## Dataset records
□ □ □ □ □
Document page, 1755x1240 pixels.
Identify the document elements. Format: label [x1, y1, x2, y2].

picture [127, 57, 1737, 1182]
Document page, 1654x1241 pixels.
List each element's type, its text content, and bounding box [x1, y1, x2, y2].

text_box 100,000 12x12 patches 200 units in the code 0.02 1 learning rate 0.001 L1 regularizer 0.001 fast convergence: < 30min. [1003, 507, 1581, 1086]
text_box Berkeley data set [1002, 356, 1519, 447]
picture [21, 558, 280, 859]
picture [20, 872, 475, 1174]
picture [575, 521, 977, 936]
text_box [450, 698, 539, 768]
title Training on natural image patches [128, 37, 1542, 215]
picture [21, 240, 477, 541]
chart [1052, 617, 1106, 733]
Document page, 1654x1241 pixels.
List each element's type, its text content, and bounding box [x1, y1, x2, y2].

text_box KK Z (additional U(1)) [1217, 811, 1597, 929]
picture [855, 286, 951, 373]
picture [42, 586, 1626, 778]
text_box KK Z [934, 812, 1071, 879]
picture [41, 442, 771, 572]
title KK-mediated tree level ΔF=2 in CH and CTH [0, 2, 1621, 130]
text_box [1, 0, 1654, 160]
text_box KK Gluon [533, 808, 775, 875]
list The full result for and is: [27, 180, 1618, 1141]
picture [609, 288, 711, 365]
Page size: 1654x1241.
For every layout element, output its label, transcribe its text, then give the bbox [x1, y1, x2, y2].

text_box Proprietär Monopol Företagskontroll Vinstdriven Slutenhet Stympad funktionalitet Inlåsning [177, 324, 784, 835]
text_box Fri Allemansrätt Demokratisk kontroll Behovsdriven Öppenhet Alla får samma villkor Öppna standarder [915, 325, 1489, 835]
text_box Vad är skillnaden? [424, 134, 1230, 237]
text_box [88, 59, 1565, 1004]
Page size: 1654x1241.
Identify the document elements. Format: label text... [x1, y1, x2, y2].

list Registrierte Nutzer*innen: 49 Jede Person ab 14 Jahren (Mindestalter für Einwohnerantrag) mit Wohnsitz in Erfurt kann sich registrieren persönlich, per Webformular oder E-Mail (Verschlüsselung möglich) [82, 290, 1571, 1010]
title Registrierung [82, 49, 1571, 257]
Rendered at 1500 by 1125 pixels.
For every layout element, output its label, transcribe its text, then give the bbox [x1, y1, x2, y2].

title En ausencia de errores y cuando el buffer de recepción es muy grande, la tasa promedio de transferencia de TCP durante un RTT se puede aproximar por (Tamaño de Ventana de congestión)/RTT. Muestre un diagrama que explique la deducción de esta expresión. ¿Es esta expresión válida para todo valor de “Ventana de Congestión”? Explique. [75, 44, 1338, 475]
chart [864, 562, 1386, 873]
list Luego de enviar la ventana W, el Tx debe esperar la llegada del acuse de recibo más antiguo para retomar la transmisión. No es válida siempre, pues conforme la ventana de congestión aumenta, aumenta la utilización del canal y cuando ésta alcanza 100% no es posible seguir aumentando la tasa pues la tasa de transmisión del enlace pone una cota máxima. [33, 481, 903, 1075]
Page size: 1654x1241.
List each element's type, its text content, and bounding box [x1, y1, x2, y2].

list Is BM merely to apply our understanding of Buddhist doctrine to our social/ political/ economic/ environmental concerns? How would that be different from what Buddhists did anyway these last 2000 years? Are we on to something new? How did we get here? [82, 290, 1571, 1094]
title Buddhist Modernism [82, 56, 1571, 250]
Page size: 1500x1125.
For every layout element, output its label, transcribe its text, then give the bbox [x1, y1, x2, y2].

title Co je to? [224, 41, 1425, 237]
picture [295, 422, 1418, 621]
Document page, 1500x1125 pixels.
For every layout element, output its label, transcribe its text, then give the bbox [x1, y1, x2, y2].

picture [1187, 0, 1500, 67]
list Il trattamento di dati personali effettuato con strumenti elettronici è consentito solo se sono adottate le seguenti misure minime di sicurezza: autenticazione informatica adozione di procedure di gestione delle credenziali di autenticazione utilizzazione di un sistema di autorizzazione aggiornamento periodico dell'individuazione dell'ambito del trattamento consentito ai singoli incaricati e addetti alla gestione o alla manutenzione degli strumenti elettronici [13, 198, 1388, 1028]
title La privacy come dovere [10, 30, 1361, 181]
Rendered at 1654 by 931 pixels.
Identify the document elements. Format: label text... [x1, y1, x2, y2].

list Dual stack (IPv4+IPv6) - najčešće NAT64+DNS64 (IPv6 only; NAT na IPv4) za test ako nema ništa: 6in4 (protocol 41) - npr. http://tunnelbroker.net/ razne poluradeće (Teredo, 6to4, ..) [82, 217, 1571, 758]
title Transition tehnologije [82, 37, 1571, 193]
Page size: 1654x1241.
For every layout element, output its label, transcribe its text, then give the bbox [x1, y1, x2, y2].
□ □ □ □ □
## TASK BRIEF
Give the material from the line with "Rendered at 1654 by 931 pixels." to the line with "list Dual stack" as a two-column CSV with the columns request and answer. Use one row per request, put each field in quotes, and replace line breaks with spaces.

## REPLY
request,answer
"Rendered at 1654 by 931 pixels. Identify the document elements. Format: label text... [x1, y1, x2, y2].","list Dual stack (IPv4+IPv6) - najčešće NAT64+DNS64 (IPv6 only; NAT na IPv4) za test ako nema ništa: 6in4 (protocol 41) - npr. http://tunnelbroker.net/ razne poluradeće (Teredo, 6to4, ..) [82, 217, 1571, 758]"